* Dataset content
******************************
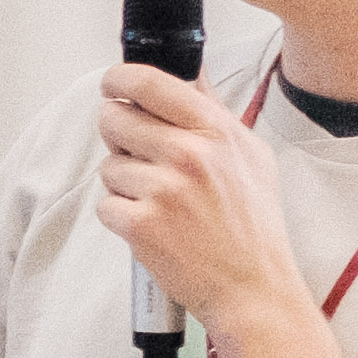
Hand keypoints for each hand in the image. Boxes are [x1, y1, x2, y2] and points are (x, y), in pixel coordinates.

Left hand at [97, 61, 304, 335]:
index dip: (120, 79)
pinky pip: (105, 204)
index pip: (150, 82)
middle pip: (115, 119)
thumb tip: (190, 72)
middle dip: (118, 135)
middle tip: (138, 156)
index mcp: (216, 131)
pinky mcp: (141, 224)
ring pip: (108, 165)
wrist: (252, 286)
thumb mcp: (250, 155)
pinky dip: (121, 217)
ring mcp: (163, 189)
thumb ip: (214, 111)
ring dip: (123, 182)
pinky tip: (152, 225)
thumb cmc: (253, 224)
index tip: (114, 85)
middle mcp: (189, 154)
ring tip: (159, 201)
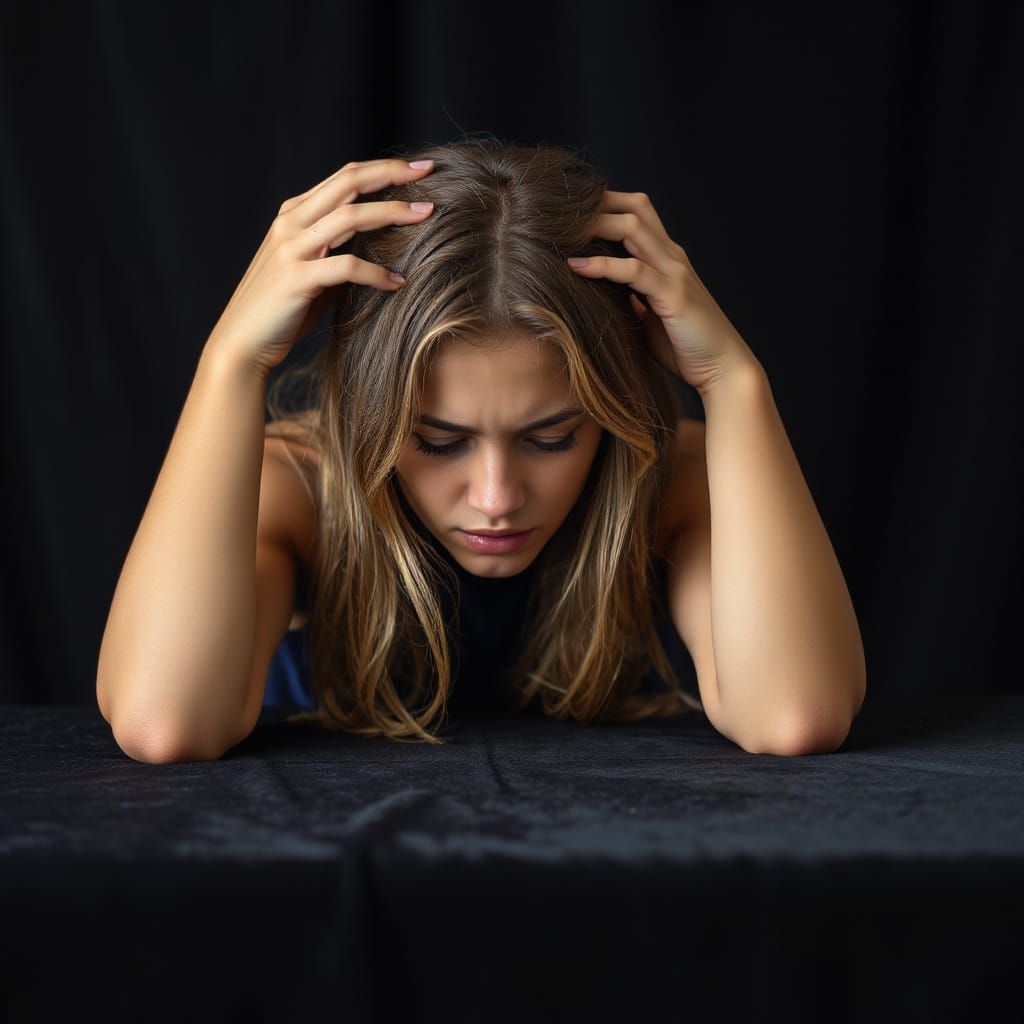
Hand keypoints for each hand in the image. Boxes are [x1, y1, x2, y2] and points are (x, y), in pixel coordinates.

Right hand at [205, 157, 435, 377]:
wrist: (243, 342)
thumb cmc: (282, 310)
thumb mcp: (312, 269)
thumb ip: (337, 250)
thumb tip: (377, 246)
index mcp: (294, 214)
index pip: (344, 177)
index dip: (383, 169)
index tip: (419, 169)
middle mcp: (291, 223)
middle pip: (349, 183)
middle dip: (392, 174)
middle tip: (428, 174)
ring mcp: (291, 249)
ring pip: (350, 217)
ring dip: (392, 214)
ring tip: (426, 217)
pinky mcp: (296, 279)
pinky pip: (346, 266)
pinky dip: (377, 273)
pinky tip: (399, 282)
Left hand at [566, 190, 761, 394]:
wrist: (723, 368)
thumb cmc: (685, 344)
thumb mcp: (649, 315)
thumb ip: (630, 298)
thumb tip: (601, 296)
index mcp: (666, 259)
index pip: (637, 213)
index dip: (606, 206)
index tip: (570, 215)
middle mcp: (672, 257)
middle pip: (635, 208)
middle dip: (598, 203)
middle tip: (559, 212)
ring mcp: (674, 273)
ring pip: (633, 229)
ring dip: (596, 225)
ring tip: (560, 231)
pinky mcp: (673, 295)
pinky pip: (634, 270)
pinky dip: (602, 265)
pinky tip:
******************************
* About this task
From the line holding "ring pip: (633, 229)" to the final line of the data, output each line exactly and nothing more.

* Your response
ring pip: (633, 229)
ring dip: (596, 225)
ring tip: (560, 231)
pinky mcp: (673, 295)
pinky pip: (634, 270)
pinky dip: (602, 265)
pinky tip:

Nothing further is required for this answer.